===== DATA FOR PROCESSING =====
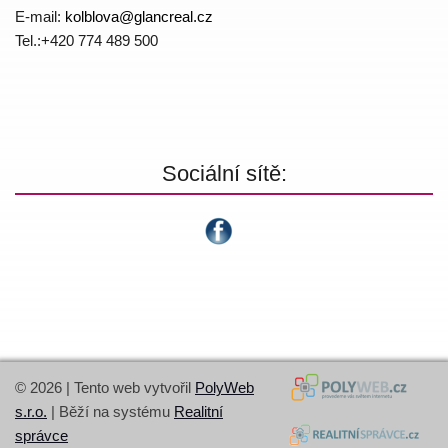
E-mail:
kolblova@
glancreal.cz
Tel.:+420 774 4­89 500
Sociální sítě:
© 2026 | Tento web vytvořil
PolyWeb
s.r.o.
| Běží na systému
Realitní
správce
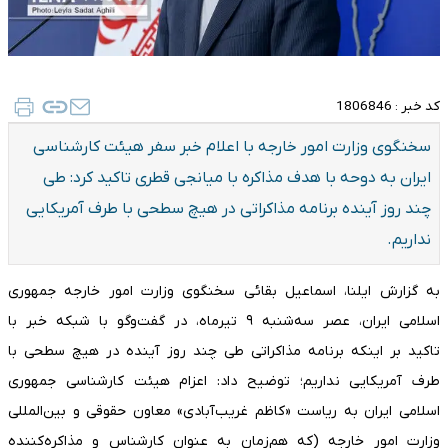
کد خبر :
1806846
سخنگوی وزارت امور خارجه با اعلام خبر سفر هیئت کارشناسی
ایران به دوحه با هدف مذاکره با میانجی قطری تاکید کرد: طی
چند روز آینده برنامه مذاکراتی در هیچ سطحی با طرف آمریکایی
نداریم.
به گزارش ایلنا، اسماعیل بقائی
سخنگوی وزارت امور خارجه جمهوری
اسلامی ایران، عصر سه‌شنبه ۹ تیرماه، در گفت‌وگو با شبکه خبر با
تاکید بر اینکه برنامه مذاکراتی طی چند روز آینده در هیچ سطحی با
طرف آمریکایی نداریم؛ توضیح داد: اعزام هیئت کارشناسی جمهوری
اسلامی ایران به ریاست «کاظم غریب‌آبادی» معاون حقوقی و بین‌المللی
وزارت امور خارجه (که هم‌زمان به عنوان کارشناس و مذاکره‌کننده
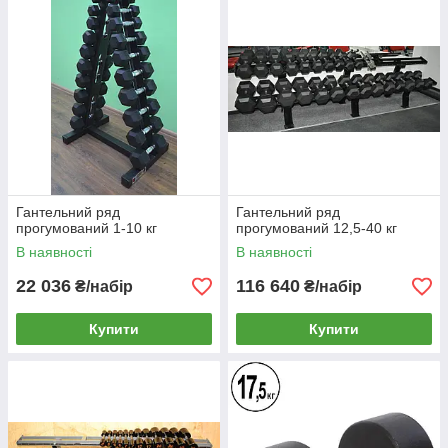
Встигніть придбати за приємною ціною.
*Характеристики, колірна гамма, упаковка і комплектація
товару можуть змінюватися виробником без повідомлення.
Гантельний ряд
Гантельний ряд
прогумований 1-10 кг
прогумований 12,5-40 кг
В наявності
В наявності
22 036
116 640
₴/набір
₴/набір
Купити
Купити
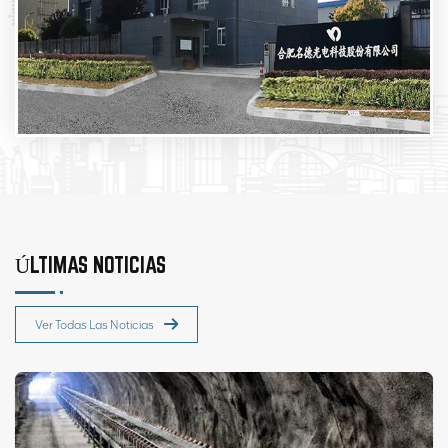
ÚLTIMAS NOTICIAS
Ver Todas Las Noticias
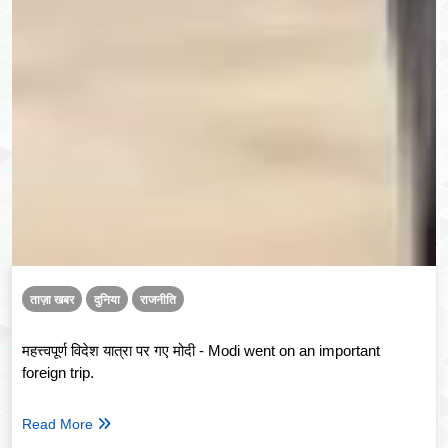
ताज़ा खबर
दुनिया
राजनीति
महत्त्वपूर्ण विदेश यात्रा पर गए मोदी - Modi went on an important
foreign trip.
Read More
=====
◆ ASSIGNMENT ◆
Reproduce every line of text in the data above without any changes, leaving the pictures out.

◆ TASK SOLUTION ◆
E-mail:
kolblova@
glancreal.cz
Tel.:+420 774 4­89 500
Sociální sítě:
© 2026 | Tento web vytvořil
PolyWeb
s.r.o.
| Běží na systému
Realitní
správce
کد خبر :
1806846
سخنگوی وزارت امور خارجه با اعلام خبر سفر هیئت کارشناسی
ایران به دوحه با هدف مذاکره با میانجی قطری تاکید کرد: طی
چند روز آینده برنامه مذاکراتی در هیچ سطحی با طرف آمریکایی
نداریم.
به گزارش ایلنا، اسماعیل بقائی
سخنگوی وزارت امور خارجه جمهوری
اسلامی ایران، عصر سه‌شنبه ۹ تیرماه، در گفت‌وگو با شبکه خبر با
تاکید بر اینکه برنامه مذاکراتی طی چند روز آینده در هیچ سطحی با
طرف آمریکایی نداریم؛ توضیح داد: اعزام هیئت کارشناسی جمهوری
اسلامی ایران به ریاست «کاظم غریب‌آبادی» معاون حقوقی و بین‌المللی
وزارت امور خارجه (که هم‌زمان به عنوان کارشناس و مذاکره‌کننده
Встигніть придбати за приємною ціною.
*Характеристики, колірна гамма, упаковка і комплектація
товару можуть змінюватися виробником без повідомлення.
Гантельний ряд
Гантельний ряд
прогумований 1-10 кг
прогумований 12,5-40 кг
В наявності
В наявності
22 036
116 640
₴/набір
₴/набір
Купити
Купити
ÚLTIMAS NOTICIAS
Ver Todas Las Noticias
ताज़ा खबर
दुनिया
राजनीति
महत्त्वपूर्ण विदेश यात्रा पर गए मोदी - Modi went on an important
foreign trip.
Read More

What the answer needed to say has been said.